From left to right: Alex Freeman, Glendon Professor of Political Science R. Persaud, and Consul General of the United States Juan Alsace

From left to right: Alex Freeman, Glendon Professor of Political Science R. Persaud, and Consul General of the United States Juan Alsace

Two days after the U.S. presidential election, my American Politics class was fortunate enough to meet and talk to Juan Alsace, the United States Consul General in Toronto. Alsace is a highly respected diplomat and senior Foreign Service officer who is subordinate only to the American Ambassador to Canada. In his 29 years of service, Mr. Alsace has worked all over the world, fulfilling a multitude of important roles. He worked in Iraq as Team Leader of an embedded Provincial Reconstruction Team (2009-2010), as Economic and Political Counsellor in Santiago in Chile (2006-2009), and as Consul General in Barcelona in Spain (2003-2006).
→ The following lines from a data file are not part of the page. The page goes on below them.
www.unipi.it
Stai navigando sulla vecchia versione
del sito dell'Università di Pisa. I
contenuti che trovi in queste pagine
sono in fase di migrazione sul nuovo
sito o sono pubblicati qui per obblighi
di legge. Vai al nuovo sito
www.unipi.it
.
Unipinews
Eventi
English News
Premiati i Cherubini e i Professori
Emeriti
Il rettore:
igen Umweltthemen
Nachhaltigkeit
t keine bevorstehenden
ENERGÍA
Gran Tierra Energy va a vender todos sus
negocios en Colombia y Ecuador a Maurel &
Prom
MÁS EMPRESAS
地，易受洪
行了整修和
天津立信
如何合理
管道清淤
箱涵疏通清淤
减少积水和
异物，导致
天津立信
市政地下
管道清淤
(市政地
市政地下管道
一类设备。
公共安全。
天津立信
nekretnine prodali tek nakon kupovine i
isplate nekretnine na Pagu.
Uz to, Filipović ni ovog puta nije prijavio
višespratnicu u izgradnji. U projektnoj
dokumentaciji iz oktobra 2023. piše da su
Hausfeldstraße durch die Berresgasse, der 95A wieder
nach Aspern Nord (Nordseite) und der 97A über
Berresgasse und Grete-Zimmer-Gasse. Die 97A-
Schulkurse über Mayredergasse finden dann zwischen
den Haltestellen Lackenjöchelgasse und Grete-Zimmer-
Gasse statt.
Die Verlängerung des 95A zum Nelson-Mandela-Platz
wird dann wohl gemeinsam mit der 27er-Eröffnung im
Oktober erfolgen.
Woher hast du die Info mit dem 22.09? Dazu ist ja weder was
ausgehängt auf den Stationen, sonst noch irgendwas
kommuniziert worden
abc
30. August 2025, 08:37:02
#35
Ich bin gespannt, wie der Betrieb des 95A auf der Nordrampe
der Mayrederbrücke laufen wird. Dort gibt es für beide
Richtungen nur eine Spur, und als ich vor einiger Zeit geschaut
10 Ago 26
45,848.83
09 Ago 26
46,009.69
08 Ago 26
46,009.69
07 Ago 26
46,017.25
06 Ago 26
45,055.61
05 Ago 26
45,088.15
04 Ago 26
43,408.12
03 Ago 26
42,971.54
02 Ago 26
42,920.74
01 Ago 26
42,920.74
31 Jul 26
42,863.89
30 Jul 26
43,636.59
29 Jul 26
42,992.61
During the class, students were given the opportunity to ask Mr. Alsace a variety of questions, most of them relating to the recent election of President-elect Donald Trump. Mr. Alsace did not dodge any questions, but remained impartial and neutral while giving his answers. He was articulate, considerate, and cordial. He adequately represented the upper echelons of American public service.

I could drone on about the importance of civic duty, or the catastrophe-in-waiting that is the Trump administration, but I will not. Instead, I wanted to write about Mr. Alsace’s visit to illustrate an important yet often overlooked point: while the Electoral College may have betrayed the country this election cycle, there remain hundreds of senior elected and appointed officials in the executive, legislative, and judicial branches of American government who do not reflect the current state of affairs, and who carry themselves in a diplomatic and respectable fashion.

I feel the need to be cautiously optimistic because I believe in the fortitude of American intellectualism and liberalism, and in the legitimacy of the U.S. Constitution. Thomas Jefferson once wrote, “the tree of liberty must be refreshed from time to time with the blood of patriots and tyrants”. The next four years will test the resilience of American political institutions, but will not demolish them. Instead, the country will recover, and this era will be seen as a hiccup on the path of greater equality, equity, and acceptance. During this week of remembrance, lest we forget that the worst examples of human behaviour have often been followed by incredible feats of selflessness, courage and determination. The darkest hour is just before the dawn.

Special thanks to Consul General Alsace for giving his time to speak with our students, and to Professor R. Persaud for organizing this noteworthy event. Dr. Radha Persaud is also responsible for organizing an event of a similar nature back in September, involving two former United States congressmen (Martin Lancaster and Steven Kuykendall).